Housing development takes off at Swakop
News - National | 2019-11-19
by Adam Hartman
THE Block 9 Endowment Trust's housing development of business partners Sylvanus Kathindi and Sebby Kankondi at Swakopmund handed over service infrastructure worth N$56 million to the Swakopmund municipality on Friday.
All services were constructed in a record seven months since April on a 14 500m² plot bought by Block 9 from the municipality for N$14 million.
The plot will be developed into 112 mixed-use erven ranging from residential to general business and institutional. According to Kathindi, 80 erven have already been sold.
While the development is private, the handing over of service infrastructure to the management of the municipality saved the latter from having to develop its own services on the one hand, and allows it to earn valuable rates and taxes on the other. Swakopmund constituency councillor Juuso Kambueshe and urban development deputy minister Derek Klazen said the development was key to socio-economic growthl and stressed the important role the private sector plays in assisting the government, through local authorities, in providing much-needed services.

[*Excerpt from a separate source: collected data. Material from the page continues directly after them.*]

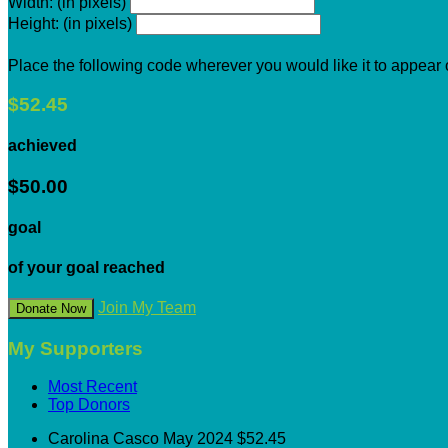
Width: (in pixels)
Height: (in pixels)
Place the following code wherever you would like it to appear
$52.45
achieved
$50.00
goal
of your goal reached
Join My Team
Donate Now
My Supporters
Most Recent
Top Donors
Carolina Casco
May 2024
$52.45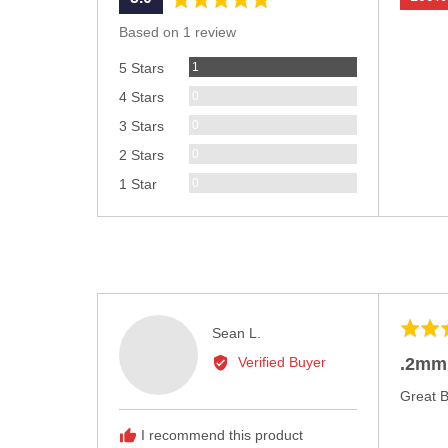
rating
of
Based on 1 review
5
Review
1
5 Stars
Reviews
0
4 Stars
Reviews
0
3 Stars
Reviews
0
2 Stars
Reviews
0
1 Star
Rated
Reviewed
Sean L.
5
by
.2mm
Verified Buyer
out
Sean
of
Great 
L.
5
I recommend this product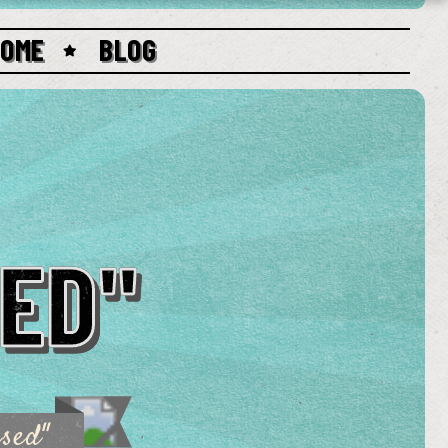
HOME
BLOG
ED"
sed"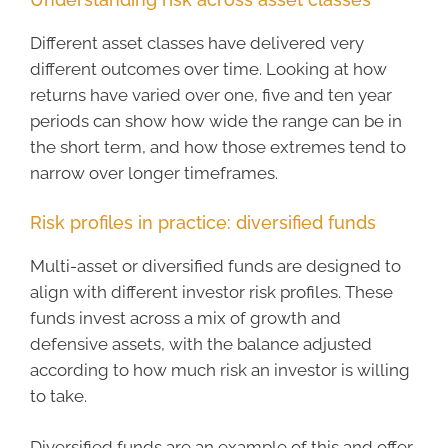
Different asset classes have delivered very
different outcomes over time. Looking at how
returns have varied over one, five and ten year
periods can show how wide the range can be in
the short term, and how those extremes tend to
narrow over longer timeframes.
Risk profiles in practice: diversified funds
Multi-asset or diversified funds are designed to
align with different investor risk profiles. These
funds invest across a mix of growth and
defensive assets, with the balance adjusted
according to how much risk an investor is willing
to take.
Diversified funds are an example of this and offer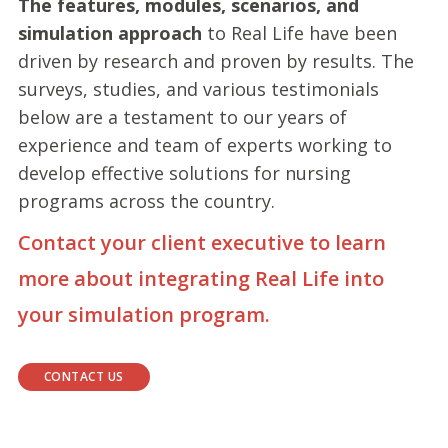
The features, modules, scenarios, and
simulation approach
to Real Life have been
driven by research and proven by results. The
surveys, studies, and various testimonials
below are a testament to our years of
experience and team of experts working to
develop effective solutions for nursing
programs across the country.
Contact your client executive to learn
more about integrating Real Life into
your simulation program.
CONTACT US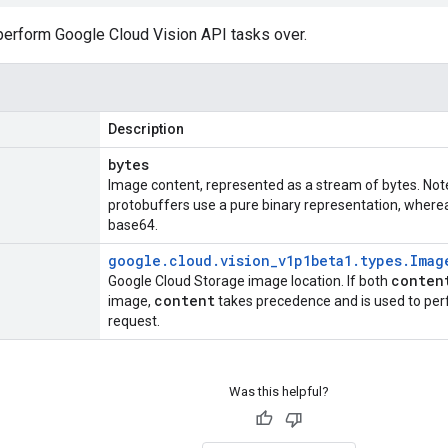
 perform Google Cloud Vision API tasks over.
Description
bytes
Image content, represented as a stream of bytes. Note
protobuffers use a pure binary representation, wher
base64.
google
.
cloud
.
vision
_
v1p1beta1
.
types
.
Imag
conten
Google Cloud Storage image location. If both
content
image,
takes precedence and is used to pe
request.
Was this helpful?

Kambueshe, who was the mayor at the time when the plot was sold, shrugged off past rumours that the plot was "reserved for comrades", hence the delay.

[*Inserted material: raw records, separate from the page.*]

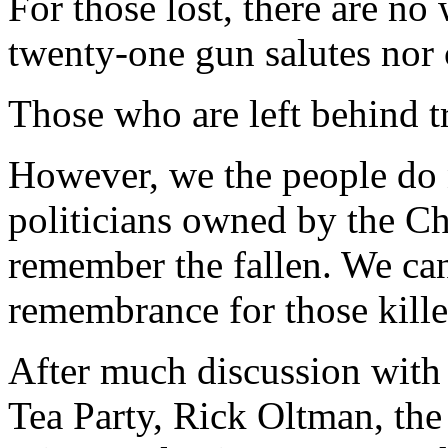
For those lost, there are no
twenty-one gun salutes nor
Those who are left behind tr
However, we the people do n
politicians owned by the 
remember the fallen. We can
remembrance for those killed
After much discussion with
Tea Party, Rick Oltman, th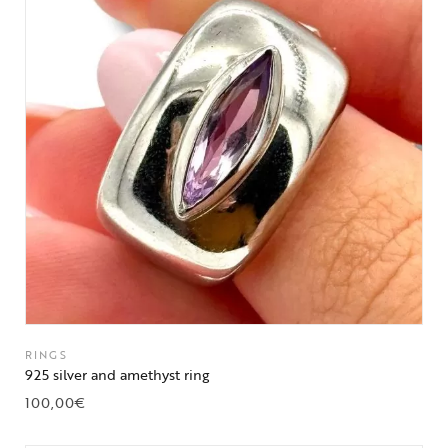
RINGS
925 silver and amethyst ring
100,00
€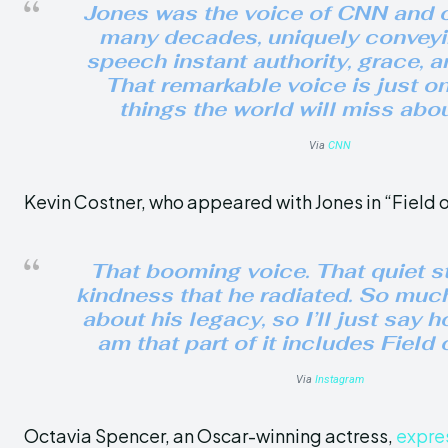
Jones was the voice of CNN and o
many decades, uniquely conveyi
speech instant authority, grace, 
That remarkable voice is just o
things the world will miss abo
Via
CNN
Kevin Costner, who appeared with Jones in “Field 
That booming voice. That quiet s
kindness that he radiated. So muc
about his legacy, so I’ll just say h
am that part of it includes Field
Via
Instagram
Octavia Spencer, an Oscar-winning actress,
expre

"This was a proper transaction without any favours. It was paid for, and the developer has delivered on the agreed terms and conditions," he said, adding that delays were due to transfers and bureaucracy.
It took nearly nine years for the development to see the light of day - most of the time it was delayed by "red tape", according to Kathindi, who added that the public-private partnership was a valuable contribution to the town's development.

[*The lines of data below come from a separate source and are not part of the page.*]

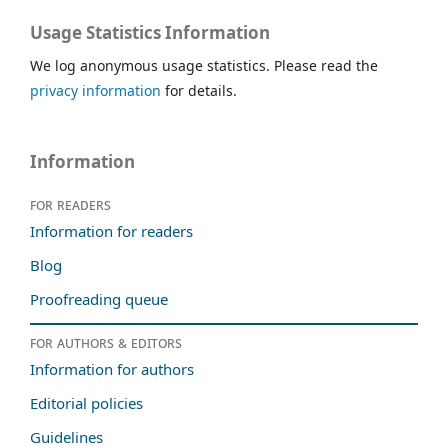
Usage Statistics Information
We log anonymous usage statistics. Please read the
privacy information
for details.
Information
For readers
Information for readers
Blog
Proofreading queue
For authors & editors
Information for authors
Editorial policies
Guidelines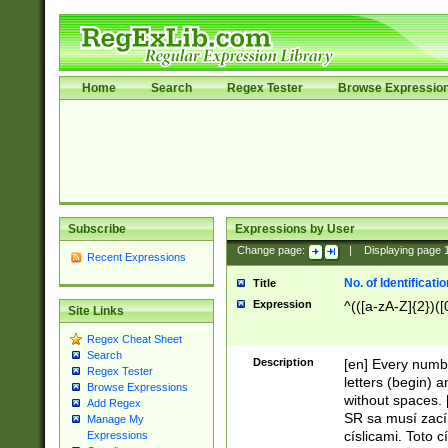
Home
Search
Regex Tester
Browse Expressio
Subscribe
Expressions by User
Change page:
|
Displaying page
Recent Expressions
No. of Identificat
Title
Expression
^(([a-zA-Z]{2})([
Site Links
Regex Cheat Sheet
Search
Description
[en] Every numbe
Regex Tester
letters (begin) 
Browse Expressions
without spaces. 
Add Regex
SR sa musí zací
Manage My
císlicami. Toto 
Expressions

Klazen called the general delays in development due to bureaucratic red tape an "embarrassment".
According to him, the new Urban and Regional Planning Act which was promulgated last year will hopefully streamline processes to ensure developments receive the green light quicker.
He said it was old laws that held back progress.
"The private sector can help the government with the development and servicing of land, and they therefore need to be enabled to do so. The government cannot do it themselves," he stressed.